Exercise description: Looking at the listing below, how many lines include "evenodd"? Answer with the number only.

━━━━

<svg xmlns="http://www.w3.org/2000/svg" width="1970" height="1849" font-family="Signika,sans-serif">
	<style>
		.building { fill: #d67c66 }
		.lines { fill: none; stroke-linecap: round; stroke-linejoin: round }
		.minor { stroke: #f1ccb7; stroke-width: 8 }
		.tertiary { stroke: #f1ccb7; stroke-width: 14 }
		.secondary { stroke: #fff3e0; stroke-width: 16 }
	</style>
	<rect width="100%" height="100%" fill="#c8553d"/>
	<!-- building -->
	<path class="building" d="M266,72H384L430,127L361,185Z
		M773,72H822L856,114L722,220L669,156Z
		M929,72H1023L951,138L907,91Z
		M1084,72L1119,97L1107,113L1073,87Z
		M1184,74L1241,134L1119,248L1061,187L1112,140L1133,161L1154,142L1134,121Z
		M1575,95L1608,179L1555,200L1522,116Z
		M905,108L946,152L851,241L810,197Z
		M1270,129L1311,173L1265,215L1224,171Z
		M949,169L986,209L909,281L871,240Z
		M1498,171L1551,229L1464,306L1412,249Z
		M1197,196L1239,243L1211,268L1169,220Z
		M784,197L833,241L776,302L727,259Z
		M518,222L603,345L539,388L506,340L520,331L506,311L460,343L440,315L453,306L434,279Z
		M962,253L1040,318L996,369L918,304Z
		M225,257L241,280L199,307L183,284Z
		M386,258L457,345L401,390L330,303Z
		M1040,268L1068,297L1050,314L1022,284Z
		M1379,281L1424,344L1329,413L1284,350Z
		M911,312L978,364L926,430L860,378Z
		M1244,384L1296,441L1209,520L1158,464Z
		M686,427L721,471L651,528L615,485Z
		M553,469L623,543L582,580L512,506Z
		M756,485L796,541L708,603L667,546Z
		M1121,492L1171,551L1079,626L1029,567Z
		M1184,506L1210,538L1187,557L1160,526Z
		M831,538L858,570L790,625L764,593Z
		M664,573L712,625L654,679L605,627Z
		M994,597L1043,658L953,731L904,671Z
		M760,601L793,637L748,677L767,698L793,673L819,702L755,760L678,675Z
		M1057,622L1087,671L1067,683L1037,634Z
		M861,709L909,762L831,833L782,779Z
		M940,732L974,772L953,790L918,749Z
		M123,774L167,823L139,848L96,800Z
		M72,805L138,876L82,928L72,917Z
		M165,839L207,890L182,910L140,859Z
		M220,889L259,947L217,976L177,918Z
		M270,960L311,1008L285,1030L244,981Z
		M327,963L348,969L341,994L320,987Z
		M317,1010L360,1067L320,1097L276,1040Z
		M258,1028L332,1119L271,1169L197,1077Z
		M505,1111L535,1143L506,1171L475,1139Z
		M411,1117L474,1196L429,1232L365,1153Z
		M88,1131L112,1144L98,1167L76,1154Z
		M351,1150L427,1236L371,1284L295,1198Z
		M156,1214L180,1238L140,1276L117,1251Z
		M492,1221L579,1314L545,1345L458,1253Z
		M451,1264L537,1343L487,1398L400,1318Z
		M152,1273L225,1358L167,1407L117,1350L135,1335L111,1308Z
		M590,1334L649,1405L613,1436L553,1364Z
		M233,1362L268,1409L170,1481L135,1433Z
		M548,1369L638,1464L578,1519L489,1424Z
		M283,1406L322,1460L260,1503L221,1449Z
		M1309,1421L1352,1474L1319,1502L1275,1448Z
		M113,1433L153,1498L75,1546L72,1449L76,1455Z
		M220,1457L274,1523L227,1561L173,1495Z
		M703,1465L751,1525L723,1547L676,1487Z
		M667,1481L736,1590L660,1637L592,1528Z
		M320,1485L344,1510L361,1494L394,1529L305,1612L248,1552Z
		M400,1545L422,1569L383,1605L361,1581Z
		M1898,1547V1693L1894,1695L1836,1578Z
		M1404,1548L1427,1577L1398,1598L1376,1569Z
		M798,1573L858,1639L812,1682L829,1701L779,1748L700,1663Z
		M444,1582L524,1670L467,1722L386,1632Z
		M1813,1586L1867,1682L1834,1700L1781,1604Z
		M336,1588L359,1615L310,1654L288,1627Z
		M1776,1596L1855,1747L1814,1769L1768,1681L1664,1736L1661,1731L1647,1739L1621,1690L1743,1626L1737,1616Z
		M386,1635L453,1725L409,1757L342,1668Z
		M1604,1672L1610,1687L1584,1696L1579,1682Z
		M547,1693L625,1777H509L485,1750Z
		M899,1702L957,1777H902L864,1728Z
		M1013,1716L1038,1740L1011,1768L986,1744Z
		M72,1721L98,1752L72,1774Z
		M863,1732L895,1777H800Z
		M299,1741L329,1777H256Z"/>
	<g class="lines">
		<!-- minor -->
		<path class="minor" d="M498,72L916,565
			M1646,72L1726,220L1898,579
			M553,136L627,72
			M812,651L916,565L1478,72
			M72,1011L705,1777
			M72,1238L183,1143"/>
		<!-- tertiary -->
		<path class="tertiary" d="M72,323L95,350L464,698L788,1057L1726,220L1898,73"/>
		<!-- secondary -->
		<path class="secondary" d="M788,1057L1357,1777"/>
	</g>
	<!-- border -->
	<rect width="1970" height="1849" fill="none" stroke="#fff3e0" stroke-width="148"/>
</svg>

━━━━

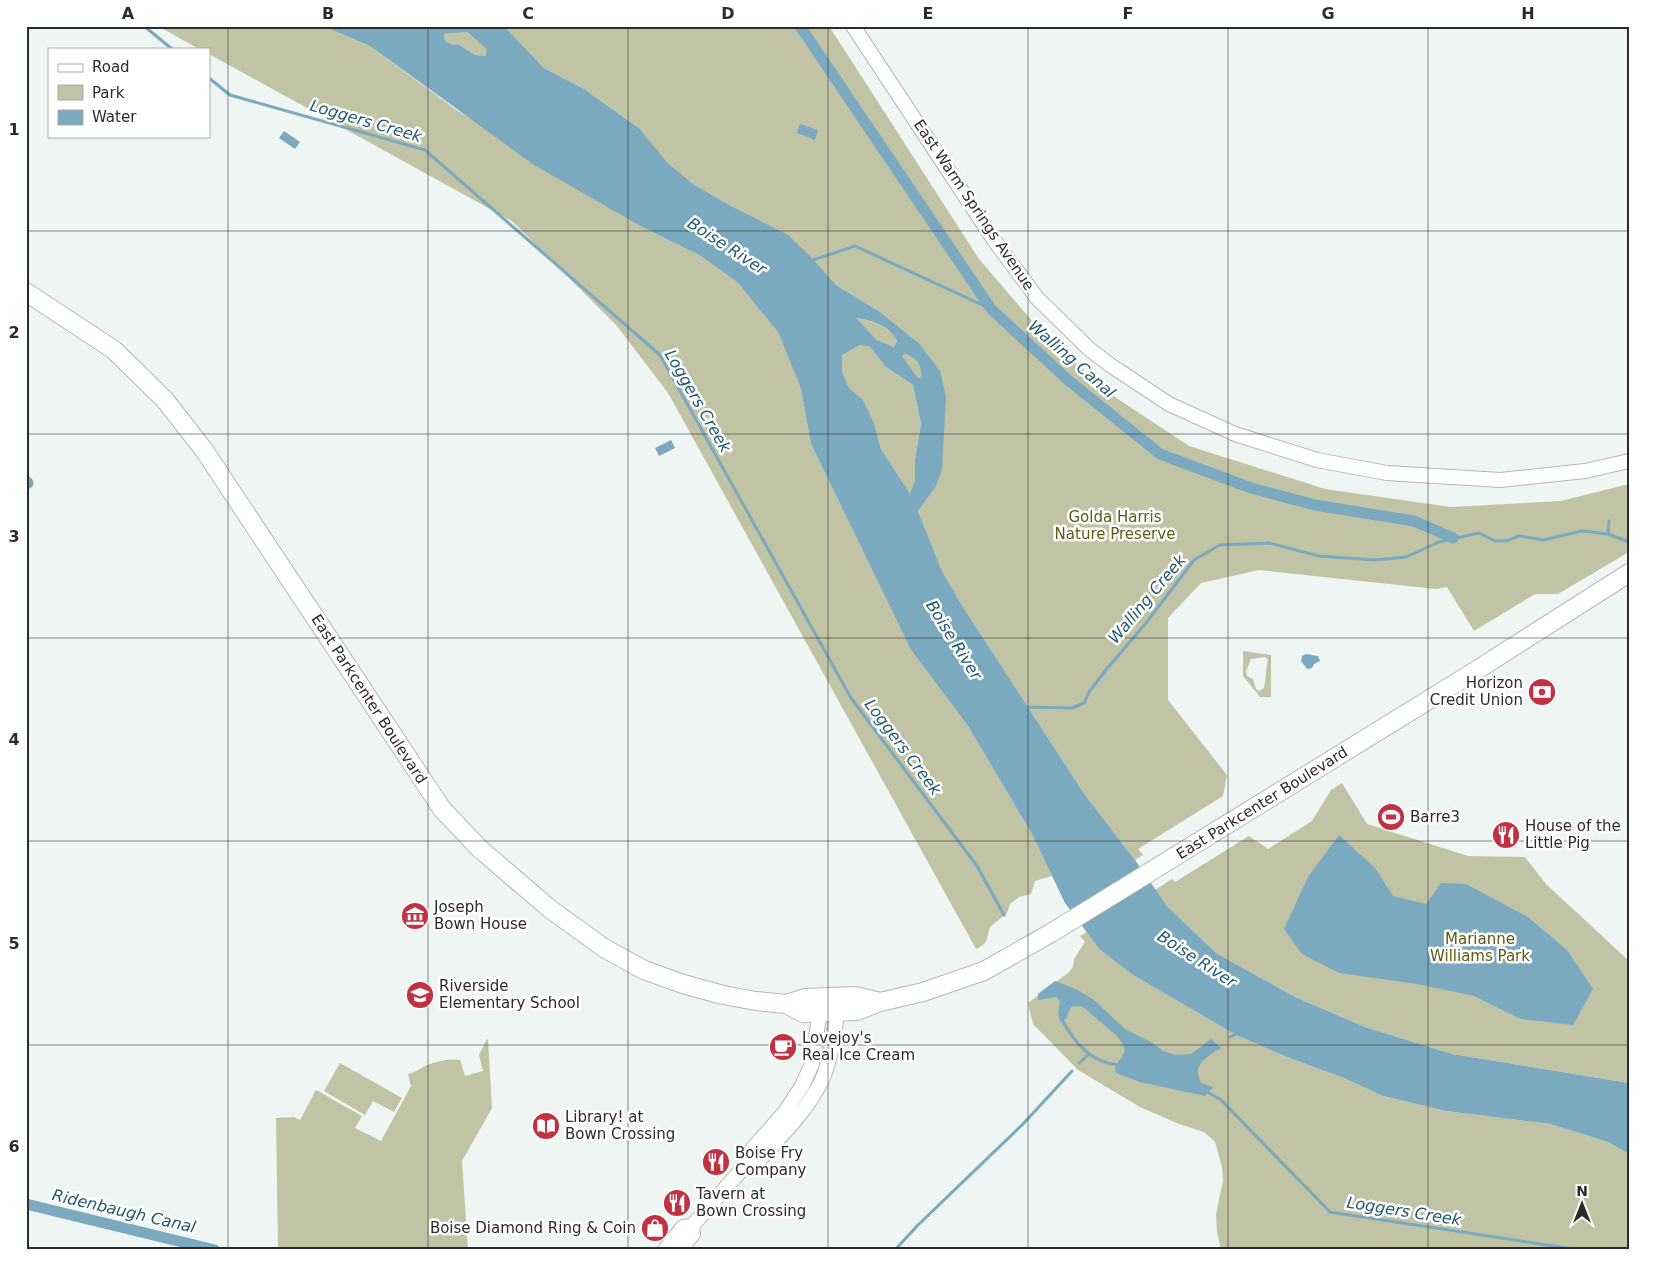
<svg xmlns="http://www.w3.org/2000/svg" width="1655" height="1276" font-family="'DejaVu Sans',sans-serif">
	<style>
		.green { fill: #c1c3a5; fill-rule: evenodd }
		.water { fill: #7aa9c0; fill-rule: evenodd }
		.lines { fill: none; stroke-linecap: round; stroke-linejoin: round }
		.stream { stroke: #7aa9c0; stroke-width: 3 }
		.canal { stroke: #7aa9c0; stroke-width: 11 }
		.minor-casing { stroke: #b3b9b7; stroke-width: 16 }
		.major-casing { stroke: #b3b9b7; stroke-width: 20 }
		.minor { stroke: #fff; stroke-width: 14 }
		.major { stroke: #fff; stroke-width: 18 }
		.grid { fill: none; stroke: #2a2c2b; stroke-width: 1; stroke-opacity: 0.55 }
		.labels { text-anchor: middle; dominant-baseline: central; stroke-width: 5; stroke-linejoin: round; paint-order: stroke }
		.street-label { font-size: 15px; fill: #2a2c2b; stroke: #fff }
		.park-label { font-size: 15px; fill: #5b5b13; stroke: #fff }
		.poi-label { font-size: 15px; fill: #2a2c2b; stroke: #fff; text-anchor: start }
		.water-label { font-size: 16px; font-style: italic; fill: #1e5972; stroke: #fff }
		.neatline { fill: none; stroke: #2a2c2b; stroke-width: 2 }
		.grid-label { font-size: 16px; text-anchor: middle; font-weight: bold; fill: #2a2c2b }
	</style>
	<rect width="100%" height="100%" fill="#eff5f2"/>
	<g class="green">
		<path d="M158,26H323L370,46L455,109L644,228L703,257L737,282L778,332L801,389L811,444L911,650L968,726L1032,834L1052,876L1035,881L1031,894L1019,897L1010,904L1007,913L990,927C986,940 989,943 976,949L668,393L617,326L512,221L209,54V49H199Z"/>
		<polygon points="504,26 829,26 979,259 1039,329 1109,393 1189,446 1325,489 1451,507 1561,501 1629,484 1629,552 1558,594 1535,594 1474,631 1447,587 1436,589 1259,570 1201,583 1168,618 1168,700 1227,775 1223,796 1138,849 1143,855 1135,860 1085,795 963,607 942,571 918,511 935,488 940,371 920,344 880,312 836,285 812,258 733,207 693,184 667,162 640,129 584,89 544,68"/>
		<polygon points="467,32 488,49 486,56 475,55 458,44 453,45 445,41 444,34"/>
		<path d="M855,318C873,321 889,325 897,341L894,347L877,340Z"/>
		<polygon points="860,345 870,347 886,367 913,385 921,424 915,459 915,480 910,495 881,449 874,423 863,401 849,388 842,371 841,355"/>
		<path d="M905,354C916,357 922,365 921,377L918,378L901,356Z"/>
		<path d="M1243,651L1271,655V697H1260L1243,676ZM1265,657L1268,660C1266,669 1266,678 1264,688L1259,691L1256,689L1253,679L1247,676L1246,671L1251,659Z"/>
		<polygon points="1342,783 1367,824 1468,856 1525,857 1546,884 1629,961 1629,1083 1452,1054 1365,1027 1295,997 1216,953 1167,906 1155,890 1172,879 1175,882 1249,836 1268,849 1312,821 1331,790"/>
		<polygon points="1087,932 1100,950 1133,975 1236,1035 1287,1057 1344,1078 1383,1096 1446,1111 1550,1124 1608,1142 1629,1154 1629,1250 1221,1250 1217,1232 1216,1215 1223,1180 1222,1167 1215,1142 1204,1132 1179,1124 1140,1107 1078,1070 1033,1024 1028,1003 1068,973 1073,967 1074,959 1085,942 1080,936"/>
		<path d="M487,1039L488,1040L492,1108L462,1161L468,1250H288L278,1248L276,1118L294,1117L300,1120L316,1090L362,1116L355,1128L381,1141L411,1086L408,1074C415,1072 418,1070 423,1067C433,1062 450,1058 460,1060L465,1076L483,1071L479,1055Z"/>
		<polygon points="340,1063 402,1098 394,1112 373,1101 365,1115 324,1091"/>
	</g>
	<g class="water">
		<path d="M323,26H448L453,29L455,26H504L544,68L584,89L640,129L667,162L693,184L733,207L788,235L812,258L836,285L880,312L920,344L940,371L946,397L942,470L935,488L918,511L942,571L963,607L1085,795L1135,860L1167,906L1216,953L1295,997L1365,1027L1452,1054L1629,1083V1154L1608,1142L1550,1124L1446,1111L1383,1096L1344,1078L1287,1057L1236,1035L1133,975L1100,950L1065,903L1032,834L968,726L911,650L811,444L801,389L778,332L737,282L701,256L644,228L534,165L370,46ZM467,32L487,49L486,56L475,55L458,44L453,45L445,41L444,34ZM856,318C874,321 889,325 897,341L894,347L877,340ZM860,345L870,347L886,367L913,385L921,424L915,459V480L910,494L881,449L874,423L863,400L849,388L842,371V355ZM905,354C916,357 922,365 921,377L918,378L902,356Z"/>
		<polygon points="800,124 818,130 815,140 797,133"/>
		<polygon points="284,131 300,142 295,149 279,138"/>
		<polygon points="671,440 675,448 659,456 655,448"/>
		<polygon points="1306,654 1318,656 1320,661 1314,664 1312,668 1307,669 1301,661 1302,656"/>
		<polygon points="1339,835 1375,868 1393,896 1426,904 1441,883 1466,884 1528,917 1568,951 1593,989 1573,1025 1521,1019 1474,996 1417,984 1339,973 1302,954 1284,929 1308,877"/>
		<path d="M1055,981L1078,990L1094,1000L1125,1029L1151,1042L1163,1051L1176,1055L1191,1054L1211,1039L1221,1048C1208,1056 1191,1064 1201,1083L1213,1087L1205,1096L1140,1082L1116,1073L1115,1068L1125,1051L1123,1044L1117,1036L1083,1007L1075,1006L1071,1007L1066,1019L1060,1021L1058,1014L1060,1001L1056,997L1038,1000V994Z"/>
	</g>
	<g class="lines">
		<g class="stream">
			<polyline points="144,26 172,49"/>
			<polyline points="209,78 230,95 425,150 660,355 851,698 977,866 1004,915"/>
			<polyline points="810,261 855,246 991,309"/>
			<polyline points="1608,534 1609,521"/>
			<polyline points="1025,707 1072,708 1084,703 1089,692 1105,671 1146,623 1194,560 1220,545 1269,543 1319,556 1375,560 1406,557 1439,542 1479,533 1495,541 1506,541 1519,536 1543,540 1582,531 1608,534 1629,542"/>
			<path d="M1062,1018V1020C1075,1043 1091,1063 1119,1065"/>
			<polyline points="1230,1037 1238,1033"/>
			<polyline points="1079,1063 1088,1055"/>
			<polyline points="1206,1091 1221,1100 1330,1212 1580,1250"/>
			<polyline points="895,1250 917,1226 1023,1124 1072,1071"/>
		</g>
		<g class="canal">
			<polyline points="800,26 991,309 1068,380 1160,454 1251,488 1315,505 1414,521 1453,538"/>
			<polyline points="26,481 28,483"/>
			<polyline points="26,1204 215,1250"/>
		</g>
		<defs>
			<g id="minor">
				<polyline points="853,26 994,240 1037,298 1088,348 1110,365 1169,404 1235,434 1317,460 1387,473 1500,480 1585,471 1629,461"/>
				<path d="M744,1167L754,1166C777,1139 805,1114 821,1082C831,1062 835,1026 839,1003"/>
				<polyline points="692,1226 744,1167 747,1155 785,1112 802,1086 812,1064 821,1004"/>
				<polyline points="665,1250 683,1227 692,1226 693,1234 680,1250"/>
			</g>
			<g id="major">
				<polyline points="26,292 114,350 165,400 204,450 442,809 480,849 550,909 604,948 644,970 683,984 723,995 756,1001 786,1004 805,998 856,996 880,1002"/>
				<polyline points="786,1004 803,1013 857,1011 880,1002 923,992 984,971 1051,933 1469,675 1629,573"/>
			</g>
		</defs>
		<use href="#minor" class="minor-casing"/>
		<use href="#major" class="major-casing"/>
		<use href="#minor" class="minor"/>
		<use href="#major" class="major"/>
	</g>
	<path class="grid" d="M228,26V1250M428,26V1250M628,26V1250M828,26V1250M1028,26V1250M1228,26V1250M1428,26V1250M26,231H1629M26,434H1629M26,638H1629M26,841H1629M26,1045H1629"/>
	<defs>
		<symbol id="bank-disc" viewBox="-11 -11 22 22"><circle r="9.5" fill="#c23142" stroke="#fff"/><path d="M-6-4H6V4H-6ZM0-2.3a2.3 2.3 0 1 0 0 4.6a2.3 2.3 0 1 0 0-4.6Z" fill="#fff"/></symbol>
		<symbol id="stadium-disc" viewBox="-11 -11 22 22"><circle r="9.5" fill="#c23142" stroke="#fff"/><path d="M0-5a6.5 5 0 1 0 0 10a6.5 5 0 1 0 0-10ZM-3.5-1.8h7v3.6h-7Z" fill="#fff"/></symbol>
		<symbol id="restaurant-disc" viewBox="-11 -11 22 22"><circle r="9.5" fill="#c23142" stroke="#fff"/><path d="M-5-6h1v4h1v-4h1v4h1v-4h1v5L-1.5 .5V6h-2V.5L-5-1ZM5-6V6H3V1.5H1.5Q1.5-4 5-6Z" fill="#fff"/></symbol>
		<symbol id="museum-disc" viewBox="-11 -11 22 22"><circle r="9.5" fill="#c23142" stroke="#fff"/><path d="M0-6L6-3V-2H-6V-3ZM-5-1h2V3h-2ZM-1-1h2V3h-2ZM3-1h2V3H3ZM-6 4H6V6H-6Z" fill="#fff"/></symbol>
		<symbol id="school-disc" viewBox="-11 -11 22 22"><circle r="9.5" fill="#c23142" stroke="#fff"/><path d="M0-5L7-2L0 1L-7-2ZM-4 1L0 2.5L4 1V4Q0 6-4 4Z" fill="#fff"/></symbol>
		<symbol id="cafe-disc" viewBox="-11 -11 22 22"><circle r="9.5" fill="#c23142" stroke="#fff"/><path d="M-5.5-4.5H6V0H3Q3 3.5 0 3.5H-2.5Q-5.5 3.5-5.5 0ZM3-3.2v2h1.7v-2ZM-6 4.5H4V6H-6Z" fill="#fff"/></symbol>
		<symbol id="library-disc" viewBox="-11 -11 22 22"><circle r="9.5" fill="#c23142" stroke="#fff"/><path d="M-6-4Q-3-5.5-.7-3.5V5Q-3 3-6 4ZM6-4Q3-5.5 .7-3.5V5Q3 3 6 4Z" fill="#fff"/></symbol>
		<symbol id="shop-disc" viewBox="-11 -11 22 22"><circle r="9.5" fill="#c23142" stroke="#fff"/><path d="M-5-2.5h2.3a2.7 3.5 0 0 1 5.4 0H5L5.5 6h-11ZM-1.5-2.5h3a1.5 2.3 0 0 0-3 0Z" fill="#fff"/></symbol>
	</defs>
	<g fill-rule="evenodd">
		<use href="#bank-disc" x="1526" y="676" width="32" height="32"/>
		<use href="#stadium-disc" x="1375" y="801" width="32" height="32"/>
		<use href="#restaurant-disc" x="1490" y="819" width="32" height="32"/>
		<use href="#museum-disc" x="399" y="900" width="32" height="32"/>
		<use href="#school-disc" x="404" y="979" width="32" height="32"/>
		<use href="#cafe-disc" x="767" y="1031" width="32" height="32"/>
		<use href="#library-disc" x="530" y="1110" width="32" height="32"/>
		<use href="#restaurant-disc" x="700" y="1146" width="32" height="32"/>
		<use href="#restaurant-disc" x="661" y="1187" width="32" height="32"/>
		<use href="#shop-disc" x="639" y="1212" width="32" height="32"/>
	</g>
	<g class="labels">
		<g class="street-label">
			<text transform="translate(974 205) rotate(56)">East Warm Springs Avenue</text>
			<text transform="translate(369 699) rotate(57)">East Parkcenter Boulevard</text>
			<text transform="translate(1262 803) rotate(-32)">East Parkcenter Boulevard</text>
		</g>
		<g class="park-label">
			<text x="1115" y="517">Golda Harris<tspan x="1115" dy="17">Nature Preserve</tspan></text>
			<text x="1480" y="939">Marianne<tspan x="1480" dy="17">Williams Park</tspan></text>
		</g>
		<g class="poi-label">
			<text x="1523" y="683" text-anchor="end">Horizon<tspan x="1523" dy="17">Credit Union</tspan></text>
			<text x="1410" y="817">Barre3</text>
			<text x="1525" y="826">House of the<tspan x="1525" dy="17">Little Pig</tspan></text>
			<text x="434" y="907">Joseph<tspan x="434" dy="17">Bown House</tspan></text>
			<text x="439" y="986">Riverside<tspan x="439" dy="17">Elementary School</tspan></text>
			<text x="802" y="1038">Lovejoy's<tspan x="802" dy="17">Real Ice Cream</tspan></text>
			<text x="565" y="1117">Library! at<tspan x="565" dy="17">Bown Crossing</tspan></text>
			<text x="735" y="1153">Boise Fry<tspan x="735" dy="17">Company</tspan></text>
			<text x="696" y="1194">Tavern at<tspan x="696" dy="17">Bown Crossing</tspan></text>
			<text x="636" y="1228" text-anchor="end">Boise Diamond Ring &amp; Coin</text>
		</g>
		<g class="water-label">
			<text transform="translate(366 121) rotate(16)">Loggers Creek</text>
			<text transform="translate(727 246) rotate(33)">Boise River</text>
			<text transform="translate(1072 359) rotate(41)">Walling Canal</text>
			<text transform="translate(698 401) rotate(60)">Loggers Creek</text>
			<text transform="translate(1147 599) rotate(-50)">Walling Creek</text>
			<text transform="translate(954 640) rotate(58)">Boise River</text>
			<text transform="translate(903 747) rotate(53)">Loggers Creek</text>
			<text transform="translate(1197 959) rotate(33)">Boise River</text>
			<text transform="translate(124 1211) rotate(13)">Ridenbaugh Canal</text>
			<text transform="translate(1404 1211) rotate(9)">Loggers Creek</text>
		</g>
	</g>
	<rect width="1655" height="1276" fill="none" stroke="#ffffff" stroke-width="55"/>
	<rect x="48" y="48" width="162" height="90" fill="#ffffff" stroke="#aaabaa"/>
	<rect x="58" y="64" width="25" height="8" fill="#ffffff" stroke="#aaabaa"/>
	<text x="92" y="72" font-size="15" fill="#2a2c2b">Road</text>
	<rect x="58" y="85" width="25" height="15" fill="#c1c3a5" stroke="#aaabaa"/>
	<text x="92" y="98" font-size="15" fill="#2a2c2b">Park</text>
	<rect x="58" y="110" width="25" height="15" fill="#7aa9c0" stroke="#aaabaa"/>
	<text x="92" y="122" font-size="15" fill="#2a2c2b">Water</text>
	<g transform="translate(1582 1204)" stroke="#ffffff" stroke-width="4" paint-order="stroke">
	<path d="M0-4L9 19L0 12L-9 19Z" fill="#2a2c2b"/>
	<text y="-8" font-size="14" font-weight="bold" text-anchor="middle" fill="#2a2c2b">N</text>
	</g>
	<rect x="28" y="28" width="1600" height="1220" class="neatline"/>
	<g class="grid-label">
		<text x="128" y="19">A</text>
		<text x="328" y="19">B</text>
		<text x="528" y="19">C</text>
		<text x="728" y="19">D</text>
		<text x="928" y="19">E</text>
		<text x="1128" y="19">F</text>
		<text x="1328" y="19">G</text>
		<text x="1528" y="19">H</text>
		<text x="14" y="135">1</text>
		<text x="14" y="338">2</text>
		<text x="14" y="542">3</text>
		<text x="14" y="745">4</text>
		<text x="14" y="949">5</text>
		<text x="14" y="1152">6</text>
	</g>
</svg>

━━━━

Solution to this problem: 3